Passage shown:
****************************************
September 14th, 2012, 06:38 PM
-
[SOLVED] URL Regex Problem
I cant get the famous gruber url parsing regex working with Python.
It works fine on many online python-based testers.
Heres the code I am using:
Code:
import re
string = "http://www.google.com"
regex = re.compile("(?i)\b((?:[a-z][\w-]+:(?:/{1,3}|[a-z0-9%])|www\d{0,3}[.]|[a-z0-9.\-]+[.][a-z]{2,4}/)(?:[^\s()<>]+|\(([^\s()<>]+|(\([^\s()<>]+\)))*\))+(?:\(([^\s()<>]+|(\([^\s()<>]+\)))*\)|[^\s`!()\[\]{};:'\".,<>?«»“”‘’]))")
r = regex.search(string)
print(r)
I am using Python 3.2
Search google for "gruber regex" to find where I got it from. I am a new member and cannot post urls.
Any Ideas what is causing this to return None?
September 14th, 2012, 10:20 PM
-
hmm, well first I started to figure out the string:
(?i) means ignore case,
then I got the bright idea---try it as a raw string! Notice I inserted an "r" before the '"'. Python has a bunch of ways to express string literals.
****************************************
Given entries:

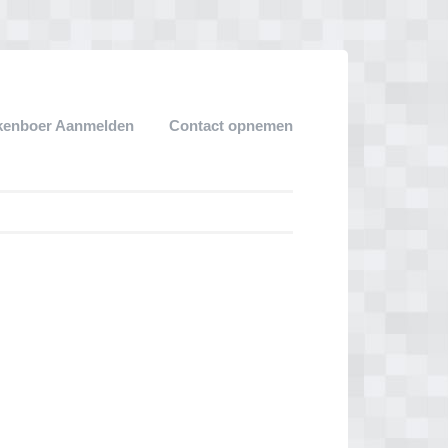
kenboer Aanmelden
Contact opnemen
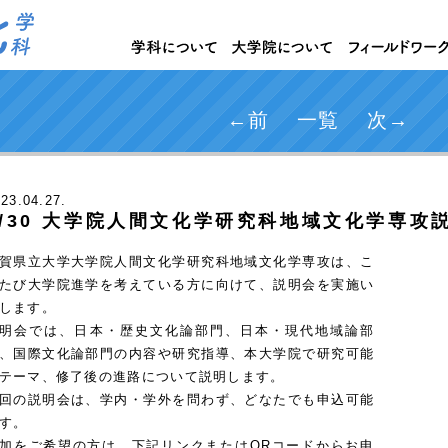
←前
一覧
次→
023
.04.27.
5/30 大学院人間文化学研究科地域文化学専攻
賀県立大学大学院人間文化学研究科地域文化学専攻は、こ
たび大学院進学を考えている方に向けて、説明会を実施い
します。
明会では、日本・歴史文化論部門、日本・現代地域論部
、国際文化論部門の内容や研究指導、本大学院で研究可能
テーマ、修了後の進路について説明します。
回の説明会は、学内・学外を問わず、どなたでも申込可能
す。
加をご希望の方は、下記リンクまたはQRコードからお申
****************************************
Required actions:
**a.** How would the sentence "It works fine on many online python-based testers." from the regex forum thread read in Spanish?
**b.** Can you carry on the regex forum thread from its final sentence?

Per-task outputs:
**a.** Funciona bien en muchos probadores en línea basados en Python.

**b.**
Code:
import re
string = "http://www.google.com"
regex = re.compile(r"(?i)\b((?:[a-z][\w-]+:(?:/{1,3}|[a-z0-9%])|www\d{0,3}[.]|[a-z0-9.\-]+[.][a-z]{2,4}/)(?:[^\s()<>]+|\(([^\s()<>]+|(\([^\s()<>]+\)))*\))+(?:\(([^\s()<>]+|(\([^\s()<>]+\)))*\)|[^\s`!()\[\]{};:'\".,<>?«»“”‘’]))")
r = regex.search(string)
print(r)
[code]
Code tags[/code] are essential for python code and Makefiles!
September 15th, 2012, 08:30 AM
-
Thanks! That worked perfectly.